Just after our weekend, we began going weekly to a "Fireproof" study at a couple's house from our church.  It was incredible.  We felt like we could be open and honest with the others present.  We could bounce ideas and thoughts with ease and this lead to many deep conversations later between the two of us. This was more than just the next step.  It provided us with more meat to chew on and bolted us forward to the commitment to reunite and begin anew.

While we were apart for those months, there were times things were maddening and frustrating.  But once we began to heal, thanks to strategies from Retrouvaille and strengthening through Fireproof, we were like a brand new couple rediscovering our likes and dislikes all over again.  That was really exciting.
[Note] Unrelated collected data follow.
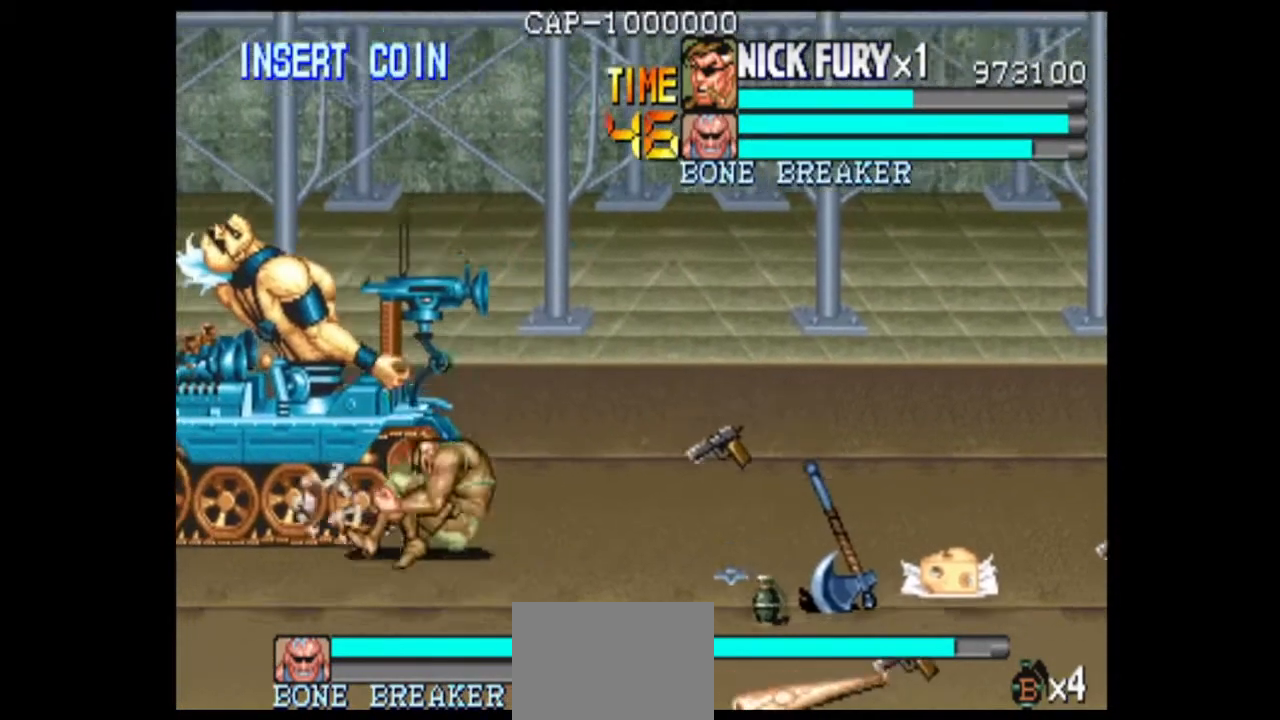
{"buttons": [], "left_stick": "left", "events": []}
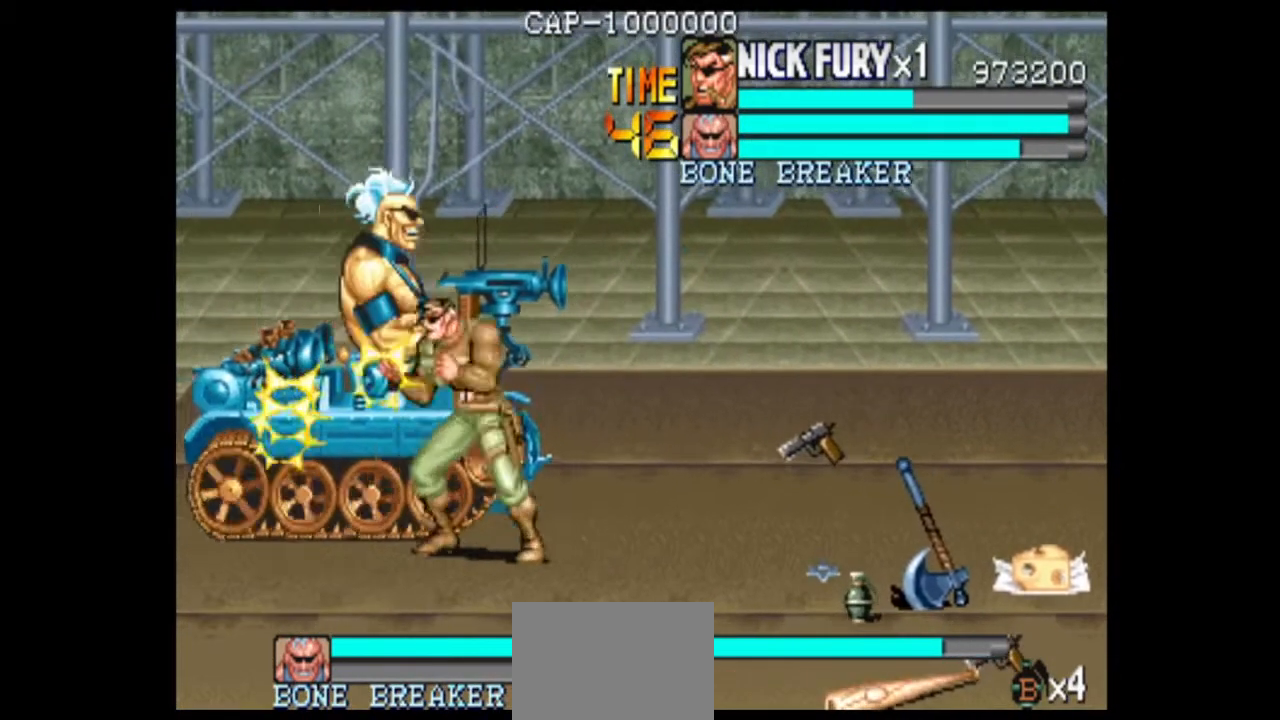
{"buttons": [], "left_stick": "left", "events": []}
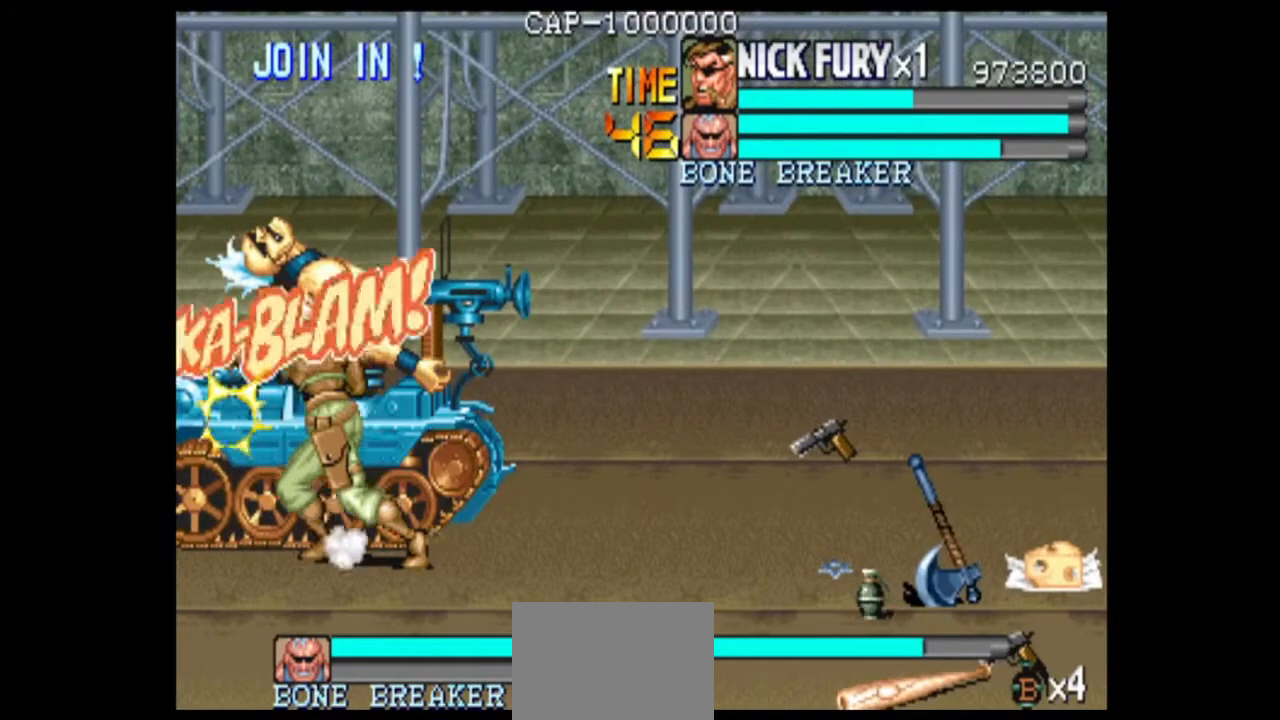
{"buttons": [], "left_stick": "left", "events": []}
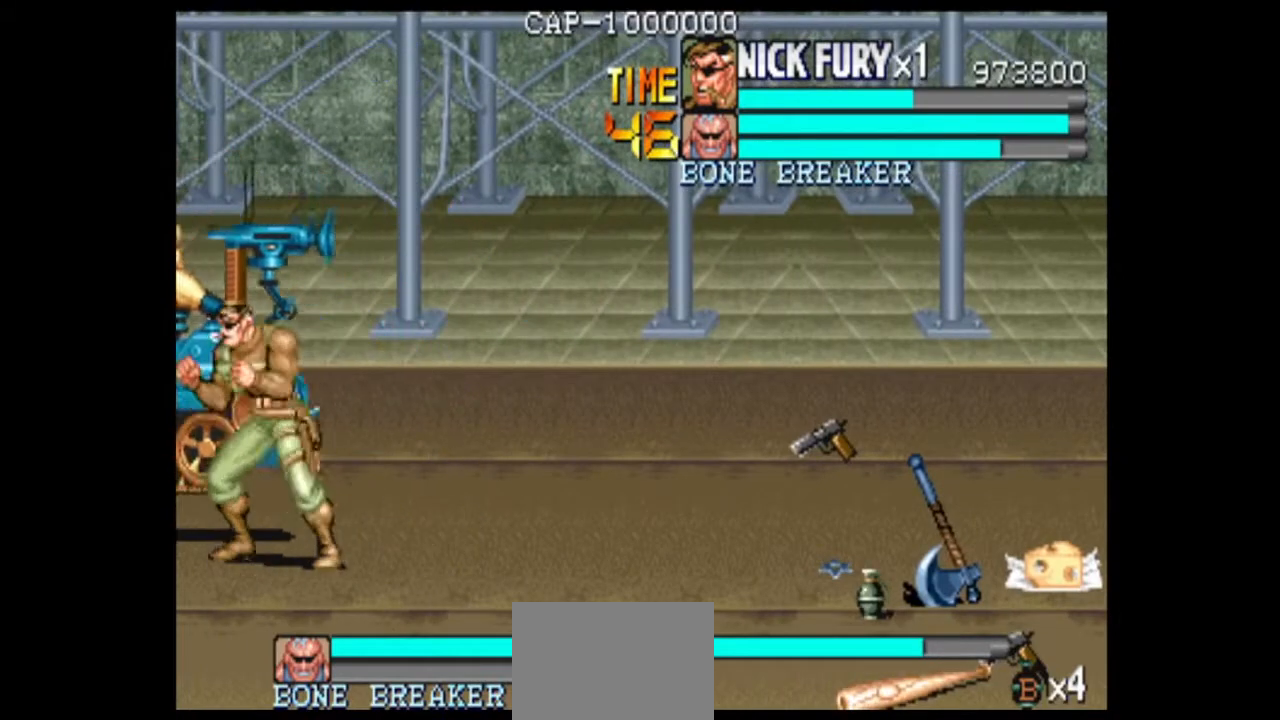
{"buttons": [], "left_stick": "center", "events": [[500, "left_stick", "center"]]}
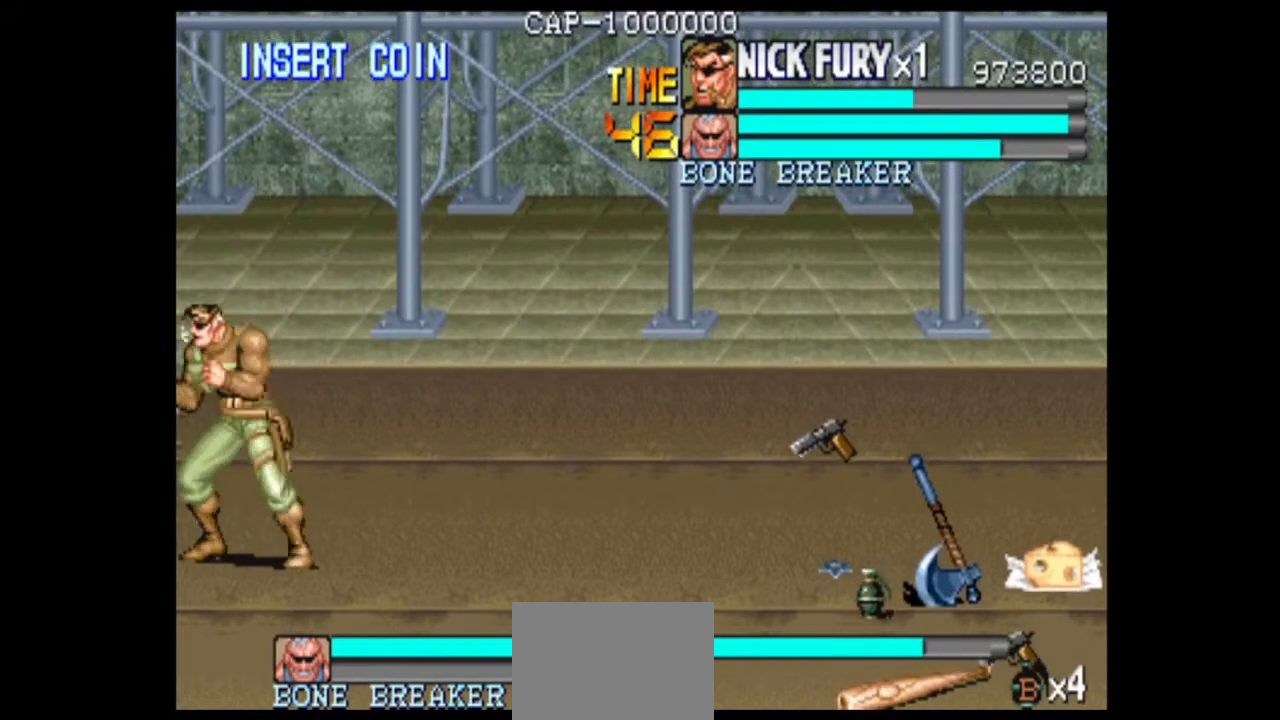
{"buttons": [], "left_stick": "center", "events": []}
In September, we renewed our vows. The kids and us (minus our greyt pal, Spencer) headed for Bermuda.There was more anticipation for this event than when we said vows the first time around to each other.    We had a gorgeous place right on the south shore (thanks to amazing friends.)  It was our private getaway.  And the four of us - and God - celebrated the reunion.  It was a blessing, the entire trip, bumps and all.

This year, we saw through the tragedy, and the hurt.  We chose to work through it all and to give it all we had.  We couldn't let 20 years of friendship and 12 years of marriage slip away.  Now, we are more connected and alive in one another than ever before.

Then there is Spencer.  He has also brought this family together with a common goal... to please his majesty.  We have been so enjoying (most of the time) the antics of our new family member and the ability to share our love with him.

We feel like a new family.  We have been given a new start - dog and all- for the next amazing chapter of our life.  We are truly blessed and we are granted grace, all made possible by the One and only.   Our family would not be as it is if it weren't for the strength and love of Him, through Christ.

So as we prepare our home and our hearts this Christmas season, we reflect on the goodness of God.  His gifts to us are endless and we humbly stand before Him.  The most important gift, was His Son.  Christ was not born into earthly royalty.  He was born like many of us - into a working class home.  He didn't have all the luxuries nor did he have the wealth.  Yet, Christ was focused here on earth and lived a flawless, bountiful and grace-filled life, showing compassion and reverence where ever it was due.  And ultimately, He died for our sins.  He bore our pain, guilt and shame.  Can you imagine a parent allowing their child to be tortured, ridiculed and raised on a cross like a common thief?  Would you do that?  Would you sacrifice your son or daughter if it meant that others would be free and could have a relationship with you because of this death?

Again, what a gift this season is and it was given to us at a high cost.